Sind die Eltern gegen eine Behandlung, die medizinisch angezeigt oder sogar lebensnotwendig ist, kann (und muss) der Arzt im Notfall auch gegen den Willen der Eltern handeln. Denn er hat eine Schutzpflicht gegenüber dem Kind.
Wie ein krankes Früh- oder Neugeborenes behandelt wird, hat lebenslange Folgen – sowohl fürs Kind, als auch für sein Umfeld. Deshalb sind bei einem Entscheid auch weitere Aspekte abzuwägen: Wie wird sich eine allfällige Behinderung auf das psychische Wohl des Kindes auswirken? Welche Zukunftsperspektiven eröffnen sich ihm? Wie ist es um die Belastbarkeit der Eltern bestellt?

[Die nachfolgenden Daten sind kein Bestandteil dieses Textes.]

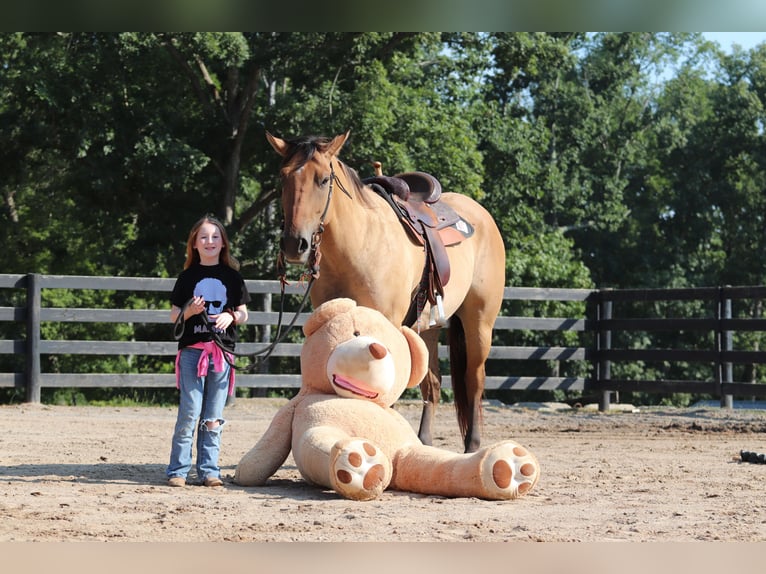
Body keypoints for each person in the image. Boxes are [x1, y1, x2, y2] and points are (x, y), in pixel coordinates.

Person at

Schlatter setzt sich bei ihrer Arbeit auch intensiv mit medizin-ethischer Literatur auseinander. «Werturteile möchte ich aber keine abgeben», meint sie. «Die Frage nach dem ‚richtigen‘ Vorgehen kann und soll meine Arbeit nicht beantworten. Es geht mir darum, die aktuelle Rechtslage darzustellen sowie bestehende Widersprüche und einen allfälligen Regelungsbedarf aufzuzeigen.»